Après un rapide petit-déjeuner, mon compagnon de cordée et moi devons nous équiper pour affronter le froid et la nuit. Quelle drôle d’idée de se lever si tôt pour aller en montagne, et de grimper une bonne partie de la nuit sans rien voir que le faisceau de sa lampe frontale ! C’est que la neige n’attend pas, et dès le soleil levé, elle commence à fondre, mettant le grimpeur en danger de glissade et de ponts de neige rendus fragiles au-dessus des crevasses qu’il faut franchir. En montagne, la neige est bonne quand elle est dure…

1 heure trente : c’est le départ.
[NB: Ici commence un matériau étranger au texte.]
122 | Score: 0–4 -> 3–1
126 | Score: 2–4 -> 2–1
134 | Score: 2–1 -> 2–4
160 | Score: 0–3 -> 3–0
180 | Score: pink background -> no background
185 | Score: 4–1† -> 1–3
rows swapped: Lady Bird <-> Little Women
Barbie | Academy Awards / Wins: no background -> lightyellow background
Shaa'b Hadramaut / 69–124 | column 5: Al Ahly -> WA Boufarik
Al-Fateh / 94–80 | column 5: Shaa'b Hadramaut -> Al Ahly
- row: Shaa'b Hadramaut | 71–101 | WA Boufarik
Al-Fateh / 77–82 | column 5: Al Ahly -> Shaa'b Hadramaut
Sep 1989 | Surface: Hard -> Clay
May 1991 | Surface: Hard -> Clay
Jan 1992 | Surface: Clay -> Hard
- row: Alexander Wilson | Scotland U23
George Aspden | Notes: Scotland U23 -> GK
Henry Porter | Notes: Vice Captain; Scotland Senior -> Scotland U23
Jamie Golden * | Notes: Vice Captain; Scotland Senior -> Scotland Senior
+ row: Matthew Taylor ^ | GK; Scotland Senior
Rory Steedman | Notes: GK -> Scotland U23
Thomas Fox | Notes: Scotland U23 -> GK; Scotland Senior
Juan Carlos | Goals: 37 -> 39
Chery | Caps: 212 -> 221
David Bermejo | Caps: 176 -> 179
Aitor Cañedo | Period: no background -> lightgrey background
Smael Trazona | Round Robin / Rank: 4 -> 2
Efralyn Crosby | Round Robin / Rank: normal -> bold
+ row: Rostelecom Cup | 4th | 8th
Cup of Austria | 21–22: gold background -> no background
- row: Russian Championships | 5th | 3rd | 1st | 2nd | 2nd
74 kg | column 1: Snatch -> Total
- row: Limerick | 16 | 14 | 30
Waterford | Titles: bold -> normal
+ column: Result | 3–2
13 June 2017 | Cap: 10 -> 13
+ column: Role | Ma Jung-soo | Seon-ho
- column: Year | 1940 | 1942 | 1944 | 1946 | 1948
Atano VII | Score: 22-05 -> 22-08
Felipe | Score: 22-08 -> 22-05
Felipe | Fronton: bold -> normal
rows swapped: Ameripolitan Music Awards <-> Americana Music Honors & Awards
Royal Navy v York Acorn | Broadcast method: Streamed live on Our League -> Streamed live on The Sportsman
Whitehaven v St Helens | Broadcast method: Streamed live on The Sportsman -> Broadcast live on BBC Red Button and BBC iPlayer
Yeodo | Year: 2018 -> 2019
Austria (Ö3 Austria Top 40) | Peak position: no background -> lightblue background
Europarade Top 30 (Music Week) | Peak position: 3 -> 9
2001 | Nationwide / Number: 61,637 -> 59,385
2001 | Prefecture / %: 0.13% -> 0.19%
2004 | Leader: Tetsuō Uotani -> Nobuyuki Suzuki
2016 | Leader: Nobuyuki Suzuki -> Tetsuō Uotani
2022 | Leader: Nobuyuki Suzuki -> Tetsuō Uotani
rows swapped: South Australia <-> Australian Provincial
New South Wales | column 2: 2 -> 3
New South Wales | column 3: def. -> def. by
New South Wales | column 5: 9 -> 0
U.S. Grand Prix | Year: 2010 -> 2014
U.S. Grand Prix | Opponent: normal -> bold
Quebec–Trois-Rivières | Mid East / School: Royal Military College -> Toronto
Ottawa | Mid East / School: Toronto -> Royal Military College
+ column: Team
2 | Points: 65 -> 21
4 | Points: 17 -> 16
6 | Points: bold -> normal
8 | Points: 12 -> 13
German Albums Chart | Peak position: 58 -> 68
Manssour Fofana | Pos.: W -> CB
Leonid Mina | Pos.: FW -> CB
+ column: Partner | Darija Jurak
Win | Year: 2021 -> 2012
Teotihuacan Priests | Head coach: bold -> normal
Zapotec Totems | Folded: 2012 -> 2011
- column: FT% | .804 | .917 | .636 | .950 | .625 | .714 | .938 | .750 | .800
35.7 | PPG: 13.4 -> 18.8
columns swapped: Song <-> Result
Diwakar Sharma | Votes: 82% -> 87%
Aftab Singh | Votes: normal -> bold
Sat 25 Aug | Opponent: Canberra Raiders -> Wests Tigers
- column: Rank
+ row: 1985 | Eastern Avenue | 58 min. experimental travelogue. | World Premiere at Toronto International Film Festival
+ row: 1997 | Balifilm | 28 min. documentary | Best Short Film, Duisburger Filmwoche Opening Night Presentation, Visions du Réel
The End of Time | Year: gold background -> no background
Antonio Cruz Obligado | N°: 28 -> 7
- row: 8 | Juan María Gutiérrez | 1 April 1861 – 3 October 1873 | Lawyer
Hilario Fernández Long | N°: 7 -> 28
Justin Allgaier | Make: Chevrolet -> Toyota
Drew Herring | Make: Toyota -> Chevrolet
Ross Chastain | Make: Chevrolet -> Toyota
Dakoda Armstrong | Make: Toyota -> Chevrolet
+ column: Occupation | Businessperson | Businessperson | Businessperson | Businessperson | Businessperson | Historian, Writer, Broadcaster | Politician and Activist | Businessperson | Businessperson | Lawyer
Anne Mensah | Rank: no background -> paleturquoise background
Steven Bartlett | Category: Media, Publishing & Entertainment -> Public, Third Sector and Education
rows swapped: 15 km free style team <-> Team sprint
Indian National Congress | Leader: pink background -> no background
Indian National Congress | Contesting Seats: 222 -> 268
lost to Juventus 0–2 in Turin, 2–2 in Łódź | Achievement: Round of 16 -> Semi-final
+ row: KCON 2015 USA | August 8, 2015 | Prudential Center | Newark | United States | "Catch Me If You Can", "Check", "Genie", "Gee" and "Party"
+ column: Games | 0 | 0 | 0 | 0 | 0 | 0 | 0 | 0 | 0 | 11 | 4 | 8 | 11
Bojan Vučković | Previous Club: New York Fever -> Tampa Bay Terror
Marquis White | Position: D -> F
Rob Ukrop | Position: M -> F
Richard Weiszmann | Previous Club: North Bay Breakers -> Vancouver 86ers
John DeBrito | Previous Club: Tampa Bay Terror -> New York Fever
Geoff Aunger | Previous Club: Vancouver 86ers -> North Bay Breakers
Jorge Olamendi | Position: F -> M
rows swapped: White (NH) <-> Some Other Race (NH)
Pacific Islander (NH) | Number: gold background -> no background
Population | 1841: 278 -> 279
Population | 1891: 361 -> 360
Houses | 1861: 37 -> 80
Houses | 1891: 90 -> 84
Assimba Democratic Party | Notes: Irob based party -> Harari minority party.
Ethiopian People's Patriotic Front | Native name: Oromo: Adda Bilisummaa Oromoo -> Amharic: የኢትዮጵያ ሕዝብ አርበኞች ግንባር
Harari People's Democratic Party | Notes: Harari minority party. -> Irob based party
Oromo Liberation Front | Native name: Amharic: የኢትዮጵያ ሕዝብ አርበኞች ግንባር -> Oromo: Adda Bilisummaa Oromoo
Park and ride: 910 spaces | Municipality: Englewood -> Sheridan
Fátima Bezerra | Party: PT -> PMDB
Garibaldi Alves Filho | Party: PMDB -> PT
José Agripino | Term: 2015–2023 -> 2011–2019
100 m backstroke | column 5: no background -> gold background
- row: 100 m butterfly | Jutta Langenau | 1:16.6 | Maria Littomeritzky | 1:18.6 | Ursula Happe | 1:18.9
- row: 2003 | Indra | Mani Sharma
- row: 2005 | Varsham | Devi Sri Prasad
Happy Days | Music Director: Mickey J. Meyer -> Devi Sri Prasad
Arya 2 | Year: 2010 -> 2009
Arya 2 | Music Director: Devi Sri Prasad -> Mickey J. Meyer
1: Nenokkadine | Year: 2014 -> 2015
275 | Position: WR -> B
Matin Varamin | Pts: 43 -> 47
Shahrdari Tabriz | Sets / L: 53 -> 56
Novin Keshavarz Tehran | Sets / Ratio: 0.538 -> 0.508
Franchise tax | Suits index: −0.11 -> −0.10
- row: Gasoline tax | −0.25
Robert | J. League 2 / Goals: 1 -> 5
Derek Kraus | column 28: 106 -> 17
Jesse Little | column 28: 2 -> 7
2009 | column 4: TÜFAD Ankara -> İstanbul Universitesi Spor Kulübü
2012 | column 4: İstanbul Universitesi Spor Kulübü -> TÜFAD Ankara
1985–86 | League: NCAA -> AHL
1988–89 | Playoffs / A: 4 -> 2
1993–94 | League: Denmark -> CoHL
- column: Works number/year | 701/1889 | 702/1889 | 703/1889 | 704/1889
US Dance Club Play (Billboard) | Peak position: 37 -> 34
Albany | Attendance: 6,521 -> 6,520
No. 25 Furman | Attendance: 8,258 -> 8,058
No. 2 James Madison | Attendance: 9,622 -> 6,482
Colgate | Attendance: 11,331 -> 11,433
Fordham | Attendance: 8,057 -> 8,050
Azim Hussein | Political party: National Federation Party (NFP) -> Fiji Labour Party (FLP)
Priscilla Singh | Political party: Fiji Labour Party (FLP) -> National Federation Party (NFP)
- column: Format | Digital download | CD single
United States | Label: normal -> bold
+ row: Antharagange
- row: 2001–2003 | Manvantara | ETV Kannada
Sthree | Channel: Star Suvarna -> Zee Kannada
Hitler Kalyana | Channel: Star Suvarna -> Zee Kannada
Passé le moment où le froid du matin vous saisit avec ce petit vent glacial qui descend des montagnes alentours, je suis immédiatement saisi par la grandeur du firmament. Le temps que les yeux s’habituent à la nuit et…

Que le ciel est grand, Seigneur ! Que je suis tout petit entouré de ces montagnes aux formes énigmatiques dans le noir de la nuit. Qui suis-je pour oser m’affronter à ces parois de glace, de neige et de rocher ? Une petite pensée pour le psalmiste m’habite, lui qui, il y a des millénaires déjà, était en admiration devant la création et criait son émerveillement devant celle-ci (Psaume 8).

Mais la lune est là, bienveillante, qui donne à la montagne ses ombres et aux glaciers cette couleur bleutée si étrange…

Il faut dès maintenant trouver son chemin aux abords du refuge, laisser derrière soi la sécurité du refuge pour l’inconnu de la montagne.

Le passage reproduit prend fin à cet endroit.